1.      Nyamperin dia minta kenalan. Keuntungan: gue bisa dapet namanya. Kelemahan: saking groginya, ada kemungkinan gue ngomongnya bakal ngaco dan gue engga bisa dapatkan dia selamanya.
2.      Nyamperin adiknya, basa-basi sama adiknya dulu, baru gue ngajak perempuan ini kenalan. Keuntungan: gue bisa dapet atensi adiknya dan siapa tau perempuan ini jadi suka. Kelemahan: ada kemungkinan gue basa-basi sama adiknya tapi adiknya malah mikir kalau gue orang yang mau nyulik dia.
Dia pun keluar dari bioskop, lalu gue ikutin sambil mandang dia dari jauh. Engga lama langkah dia terhenti di depan restoran Bakso Jawir. Gue pun coba mendekati dia. Kini jarak gue dengan dia kurang dari 10 langkah. Begitu dekat untuk merealisasikan niat gue. Ketika gue perhatiin dari jarak segitu, perempuan ini emang menawan. Asli.
Ketika sudah sedekat itu entah mengapa gue mulai goyah. Gue jadi takut, bingung, dan panik. Kaki gue terasa lebih berat untuk dilangkahkan. Jiwa-jiwa culun gue buat ngajak kenalan perempuan mulai muncul kembali. Ah, kenapa harus di saat sepert ini sih munculnya dalam kepala gue.
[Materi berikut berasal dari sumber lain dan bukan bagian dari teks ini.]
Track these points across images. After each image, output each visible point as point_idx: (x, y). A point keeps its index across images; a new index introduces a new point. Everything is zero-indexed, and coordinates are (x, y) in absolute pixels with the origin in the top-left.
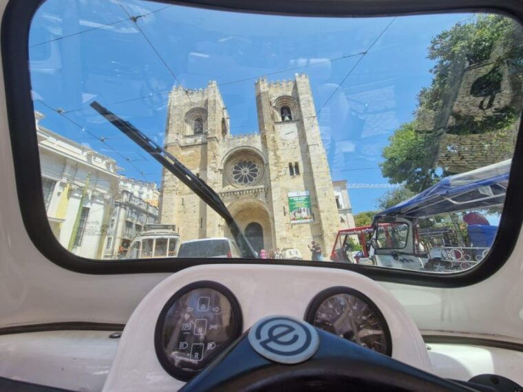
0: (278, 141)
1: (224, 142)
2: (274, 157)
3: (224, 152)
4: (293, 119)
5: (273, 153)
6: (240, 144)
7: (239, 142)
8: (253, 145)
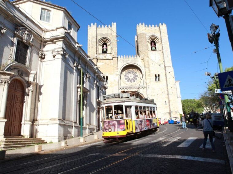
0: (150, 61)
1: (121, 59)
2: (148, 71)
3: (121, 65)
4: (157, 50)
5: (148, 69)
6: (129, 62)
7: (129, 60)
8: (137, 63)
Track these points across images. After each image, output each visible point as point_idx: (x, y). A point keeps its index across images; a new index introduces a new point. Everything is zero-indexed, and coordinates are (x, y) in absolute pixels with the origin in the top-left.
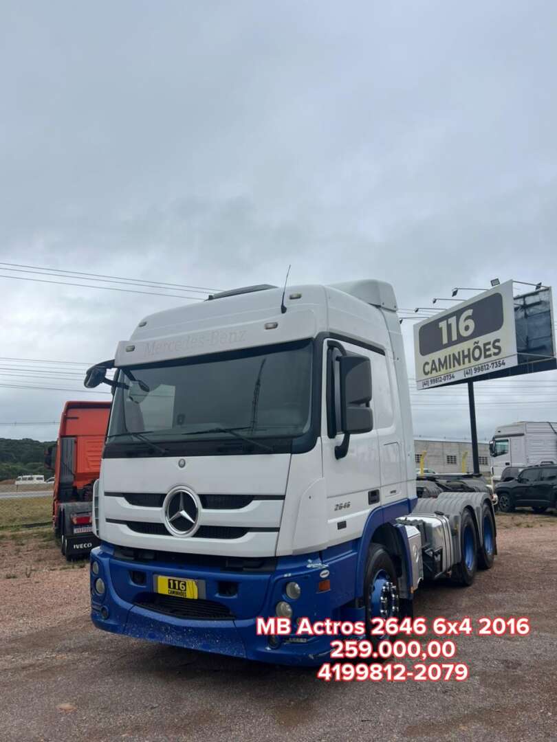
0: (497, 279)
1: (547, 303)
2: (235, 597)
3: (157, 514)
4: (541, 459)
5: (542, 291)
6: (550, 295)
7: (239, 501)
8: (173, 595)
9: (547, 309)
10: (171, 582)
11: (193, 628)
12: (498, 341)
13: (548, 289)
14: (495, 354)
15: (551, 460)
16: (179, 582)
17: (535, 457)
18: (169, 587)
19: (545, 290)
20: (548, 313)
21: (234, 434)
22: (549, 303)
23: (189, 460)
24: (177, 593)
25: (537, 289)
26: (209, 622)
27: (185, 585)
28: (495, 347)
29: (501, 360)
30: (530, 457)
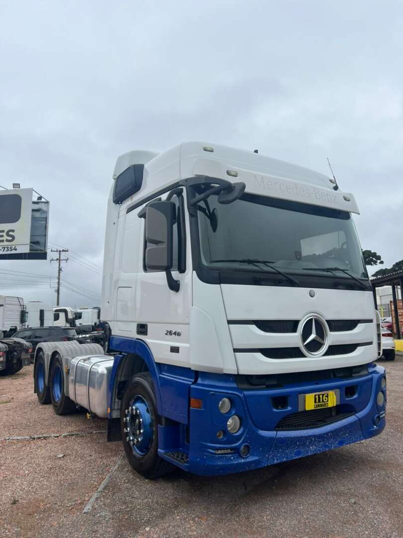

Tidak sadar, perempuan ini pun sudah melangkah pergi dari Bakso Jawir meninggalkan gue yang masih saja diam terpaku. Dia pergi menjauh, untuk turun melalui eskalator. Itulah kali terakhir gue ngeliat dia. Awalnya gue masih mau ngejar dia buat ngajak kenalan. Di dalem kepala, sudah terbayang rencana seperti ini:
1.      Gue akan nyapa dia,
2.      Gue akan akan bilang kalau dia mirip dengan orang yang gue kenal (yang tentu saja bohong),
3.      Gue akan minta nomor handphonenya untuk nanti sok-sok mengirimkan foto orang yang gue kenal tersebut,
4.      Kami jadi sering ngobrol, lalu kami tunangan, menikah, dan punya anak. Oke, ini mengkhayalnya kejauhan.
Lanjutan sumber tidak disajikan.